===== Data =====

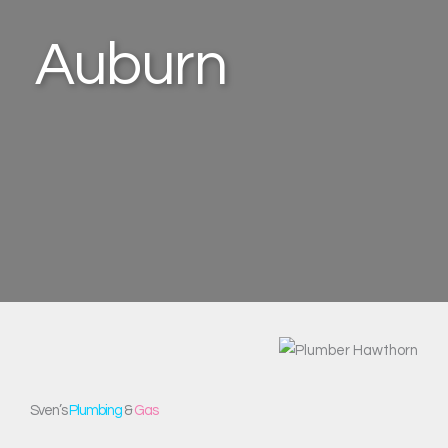
Auburn
Sven’s
Plumbing
&
Gas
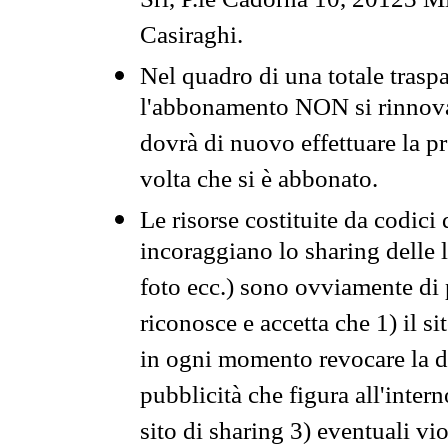
Srl, P.le Cadorna 10, 20123 Mi
Casiraghi.
Nel quadro di una totale traspa
l'abbonamento NON si rinnova 
dovrà di nuovo effettuare la 
volta che si è abbonato.
Le risorse costituite da codici
incoraggiano lo sharing delle l
foto ecc.) sono ovviamente di pr
riconosce e accetta che 1) il s
in ogni momento revocare la dis
pubblicità che figura all'intern
sito di sharing 3) eventuali vi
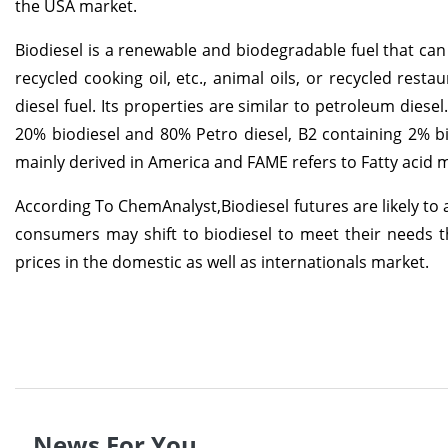
the USA market.
Biodiesel is a renewable and biodegradable fuel that can 
recycled cooking oil, etc., animal oils, or recycled rest
diesel fuel. Its properties are similar to petroleum diese
20% biodiesel and 80% Petro diesel, B2 containing 2% bi
mainly derived in America and FAME refers to Fatty acid 
According To ChemAnalyst,Biodiesel futures are likely to a
consumers may shift to biodiesel to meet their needs th
prices in the domestic as well as internationals market.
News For You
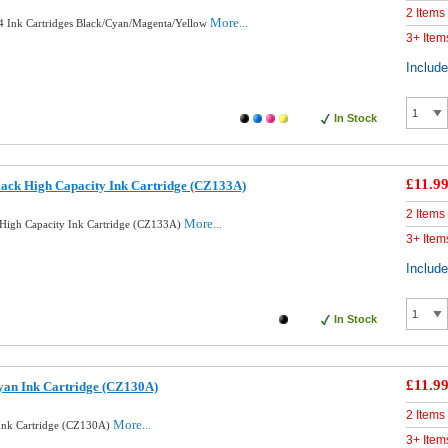
2 Items
More...
 4 Ink Cartridges Black/Cyan/Magenta/Yellow
3+ Item
Includ
In Stock
£11.9
ack High Capacity Ink Cartridge (CZ133A)
2 Items
More...
High Capacity Ink Cartridge (CZ133A)
3+ Item
Includ
In Stock
£11.9
yan Ink Cartridge (CZ130A)
2 Items
More...
Ink Cartridge (CZ130A)
3+ Item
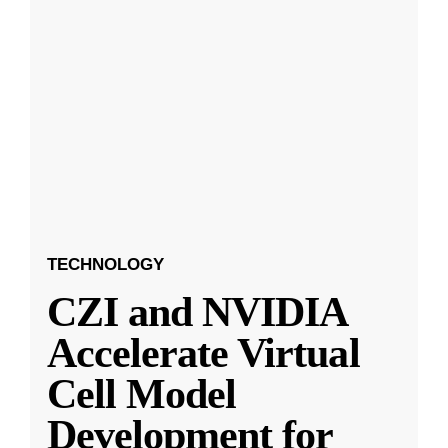
TECHNOLOGY
CZI and NVIDIA
Accelerate Virtual
Cell Model
Development for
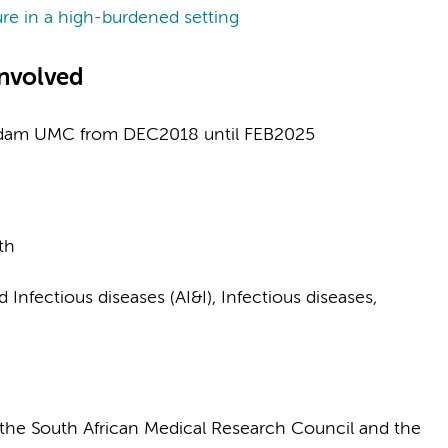
ure in a high-burdened setting
nvolved
rdam UMC from DEC2018 until FEB2025
th
nfectious diseases (AI&I), Infectious diseases,
the South African Medical Research Council and the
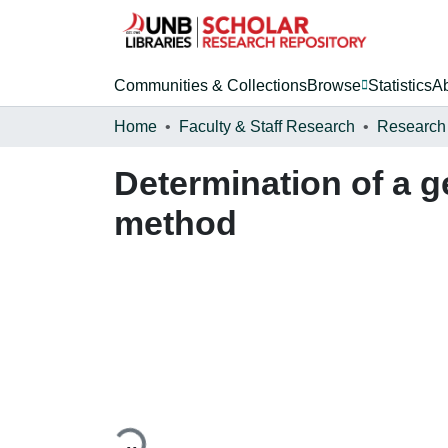
Communities & Collections
Browse
Statistics
A
Home
Faculty & Staff Research
Research
Determination of a 
method
Loading...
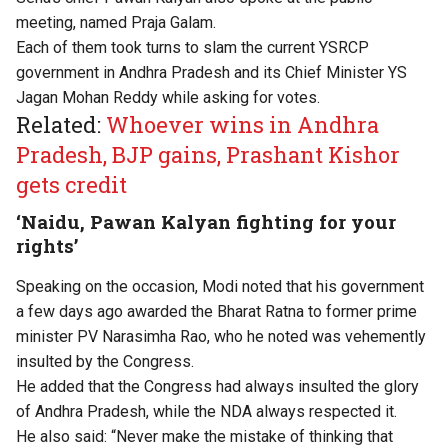
meeting, named Praja Galam.
Each of them took turns to slam the current YSRCP
government in Andhra Pradesh and its Chief Minister YS
Jagan Mohan Reddy while asking for votes.
Related:
Whoever wins in Andhra
Pradesh, BJP gains, Prashant Kishor
gets credit
‘Naidu, Pawan Kalyan fighting for your
rights’
Speaking on the occasion, Modi noted that his government
a few days ago awarded the Bharat Ratna to former prime
minister PV Narasimha Rao, who he noted was vehemently
insulted by the Congress.
He added that the Congress had always insulted the glory
of Andhra Pradesh, while the NDA always respected it.
He also said: “Never make the mistake of thinking that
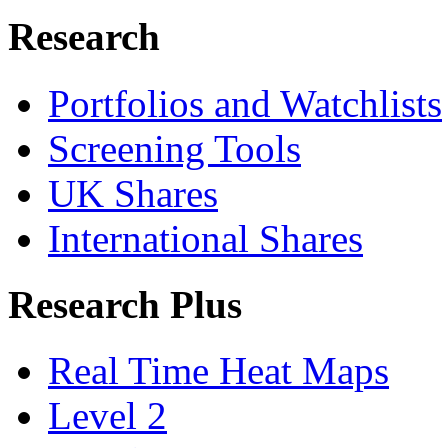
Research
Portfolios and Watchlists
Screening Tools
UK Shares
International Shares
Research Plus
Real Time Heat Maps
Level 2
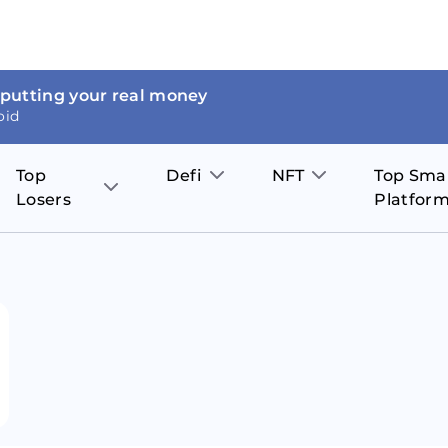
 putting your real money
oid
Top
Defi
NFT
Top Sma
Losers
Platfor
Aave
The Sandbox
on
JOE
Pol
Thor Coin
Theta Network
BakerySwap
Stel
Fantom
Decentraland
WazirX
Hed
Uniswap
Enjin Coin
Polkastarter
Cos
Compound
Axie Infinity
O
SunContract
Tro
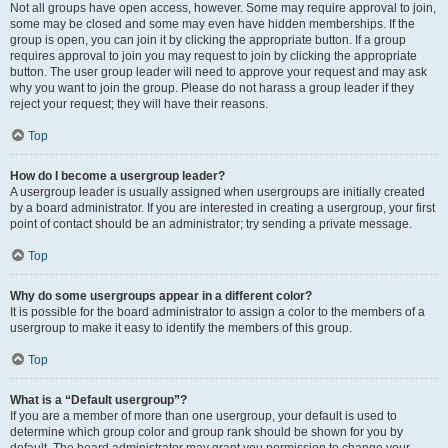
Not all groups have open access, however. Some may require approval to join,
some may be closed and some may even have hidden memberships. If the
group is open, you can join it by clicking the appropriate button. If a group
requires approval to join you may request to join by clicking the appropriate
button. The user group leader will need to approve your request and may ask
why you want to join the group. Please do not harass a group leader if they
reject your request; they will have their reasons.
Top
How do I become a usergroup leader?
A usergroup leader is usually assigned when usergroups are initially created
by a board administrator. If you are interested in creating a usergroup, your first
point of contact should be an administrator; try sending a private message.
Top
Why do some usergroups appear in a different color?
It is possible for the board administrator to assign a color to the members of a
usergroup to make it easy to identify the members of this group.
Top
What is a “Default usergroup”?
If you are a member of more than one usergroup, your default is used to
determine which group color and group rank should be shown for you by
default. The board administrator may grant you permission to change your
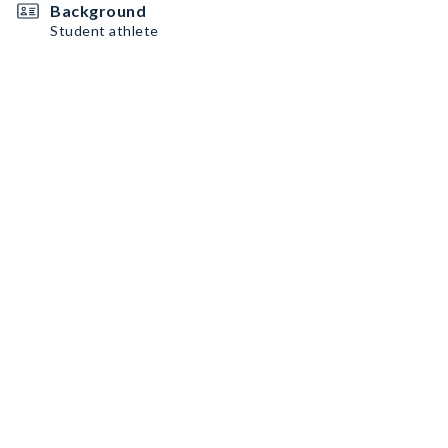
Background
Student athlete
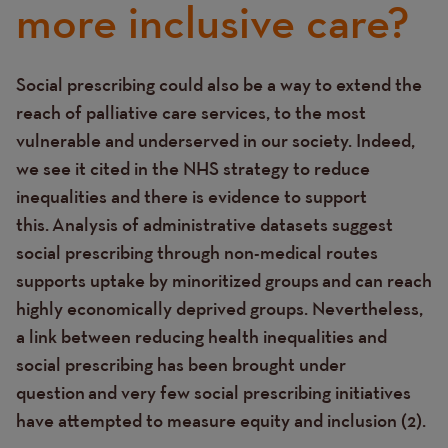
more inclusive care?
Social prescribing could also be a way to extend the
Text
reach of palliative care services, to the most
vulnerable and underserved in our society. Indeed,
we see it cited in the NHS strategy to reduce
inequalities and there is evidence to support
this. Analysis of administrative datasets suggest
social prescribing through non-medical routes
supports uptake by minoritized groups and can
reach
highly economically deprived groups.
Nevertheless,
a link between reducing health inequalities and
social prescribing has been brought under
question and very few social prescribing initiatives
have attempted to measure equity and inclusion (2).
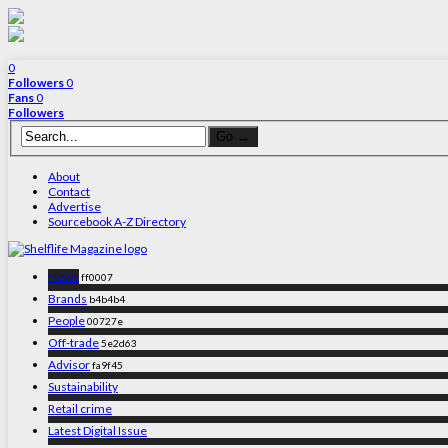
0
Followers
0
Fans
0
Followers
About
Contact
Advertise
Sourcebook A-Z Directory
News
ff0007
Brands
b4b4b4
People
00727e
Off-trade
5e2d63
Advisor
fa9f45
Sustainability
Retail crime
Latest Digital Issue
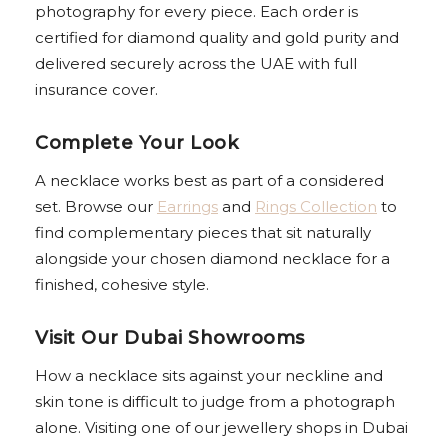
photography for every piece. Each order is
certified for diamond quality and gold purity and
delivered securely across the UAE with full
insurance cover.
Complete Your Look
A necklace works best as part of a considered
set. Browse our
Earrings
and
Rings Collection
to
find complementary pieces that sit naturally
alongside your chosen diamond necklace for a
finished, cohesive style.
Visit Our Dubai Showrooms
How a necklace sits against your neckline and
skin tone is difficult to judge from a photograph
alone. Visiting one of our jewellery shops in Dubai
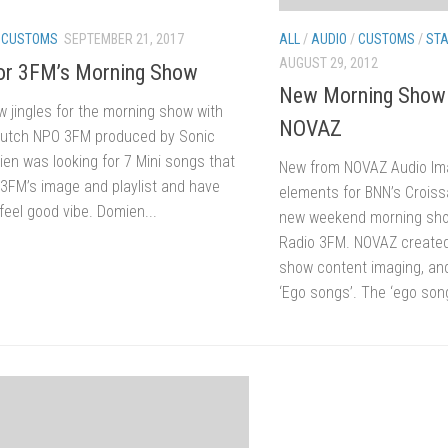
ALL
/
AUDIO
/
CUSTOMS
/
STA
/
CUSTOMS
SEPTEMBER 21, 2017
AUGUST 29, 2012
for 3FM’s Morning Show
New Morning Show 
w jingles for the morning show with
NOVAZ
Dutch NPO 3FM produced by Sonic
ien was looking for 7 Mini songs that
New from NOVAZ Audio Im
t 3FM’s image and playlist and have
elements for BNN’s Croiss
feel good vibe. Domien...
new weekend morning sho
Radio 3FM. NOVAZ created 
show content imaging, an
‘Ego songs’. The ‘ego song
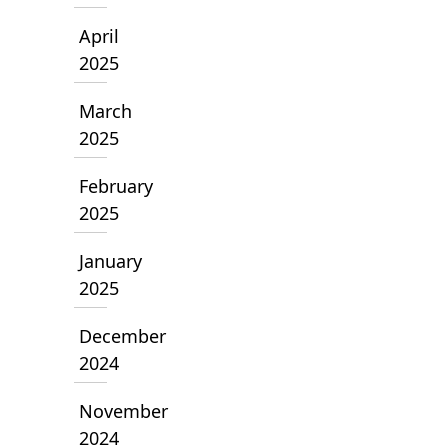
April
2025
March
2025
February
2025
January
2025
December
2024
November
2024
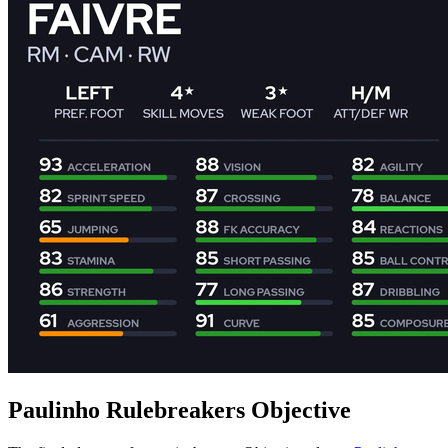
Paulinho Rulebreakers Objective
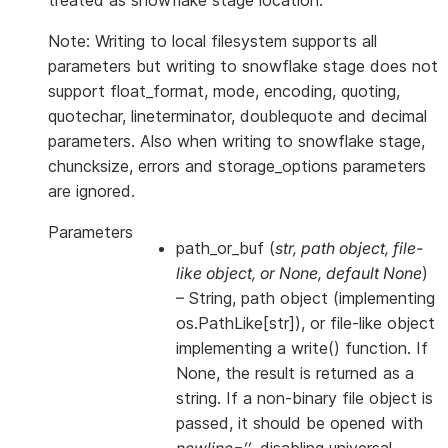
treated as snowflake stage location.
Note: Writing to local filesystem supports all
parameters but writing to snowflake stage does not
support float_format, mode, encoding, quoting,
quotechar, lineterminator, doublequote and decimal
parameters. Also when writing to snowflake stage,
chuncksize, errors and storage_options parameters
are ignored.
Parameters
path_or_buf
(
str
,
path object
,
file-
like object
, or
None
,
default None
)
– String, path object (implementing
os.PathLike[str]), or file-like object
implementing a write() function. If
None, the result is returned as a
string. If a non-binary file object is
passed, it should be opened with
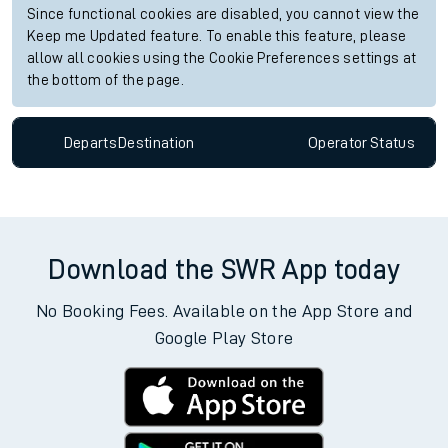
Since functional cookies are disabled, you cannot view the
Keep me Updated feature. To enable this feature, please
allow all cookies using the Cookie Preferences settings at
the bottom of the page.
Departs
Destination
Operator
Status
Download the SWR App today
No Booking Fees. Available on the App Store and
Google Play Store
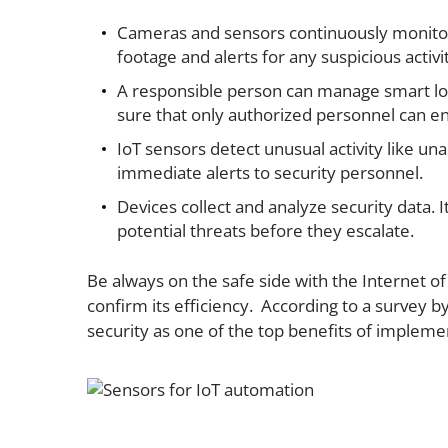
Cameras and sensors continuously monitor th
footage and alerts for any suspicious activi
A responsible person can manage smart lo
sure that only authorized personnel can en
IoT sensors detect unusual activity like un
immediate alerts to security personnel.
Devices collect and analyze security data. It
potential threats before they escalate.
Be always on the safe side with the Internet of
confirm its efficiency. According to a survey 
security as one of the top benefits of implemen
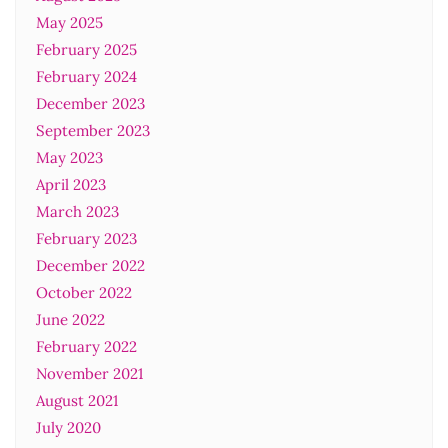
May 2025
February 2025
February 2024
December 2023
September 2023
May 2023
April 2023
March 2023
February 2023
December 2022
October 2022
June 2022
February 2022
November 2021
August 2021
July 2020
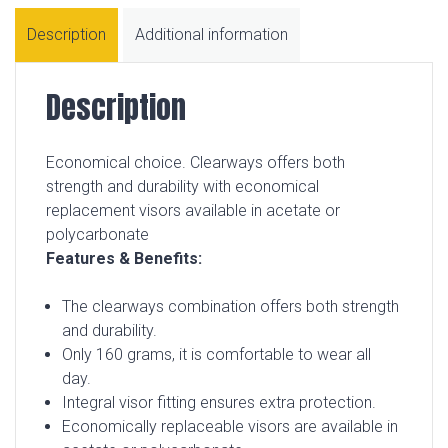
Description
Additional information
Description
Economical choice. Clearways offers both
strength and durability with economical
replacement visors available in acetate or
polycarbonate
Features & Benefits:
The clearways combination offers both strength
and durability.
Only 160 grams, it is comfortable to wear all
day.
Integral visor fitting ensures extra protection.
Economically replaceable visors are available in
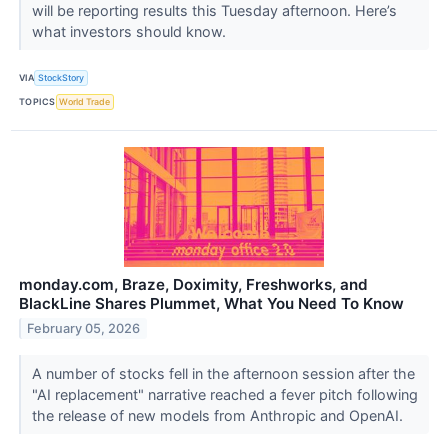
will be reporting results this Tuesday afternoon. Here’s
what investors should know.
VIA
StockStory
TOPICS
World Trade
monday.com, Braze, Doximity, Freshworks, and
BlackLine Shares Plummet, What You Need To Know
February 05, 2026
A number of stocks fell in the afternoon session after the
"AI replacement" narrative reached a fever pitch following
the release of new models from Anthropic and OpenAI.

=====

(Instructions for the task) Express the data from the line with "Cameras and sensors continuously monitor th" up to and including the line with "Economically replaceable visors" as a JSON list of strings, one string per line and no blank lines. Leave the pictures out of the list.

(Task output)
[
  "Cameras and sensors continuously monitor th",
  "footage and alerts for any suspicious activi",
  "A responsible person can manage smart lo",
  "sure that only authorized personnel can en",
  "IoT sensors detect unusual activity like un",
  "immediate alerts to security personnel.",
  "Devices collect and analyze security data. It",
  "potential threats before they escalate.",
  "Be always on the safe side with the Internet of",
  "confirm its efficiency. According to a survey ",
  "security as one of the top benefits of implemen",
  "May 2025",
  "February 2025",
  "February 2024",
  "December 2023",
  "September 2023",
  "May 2023",
  "April 2023",
  "March 2023",
  "February 2023",
  "December 2022",
  "October 2022",
  "June 2022",
  "February 2022",
  "November 2021",
  "August 2021",
  "July 2020",
  "Description",
  "Additional information",
  "Description",
  "Economical choice. Clearways offers both",
  "strength and durability with economical",
  "replacement visors available in acetate or",
  "polycarbonate",
  "Features & Benefits:",
  "The clearways combination offers both strength",
  "and durability.",
  "Only 160 grams, it is comfortable to wear all",
  "day.",
  "Integral visor fitting ensures extra protection.",
  "Economically replaceable visors are available in"
]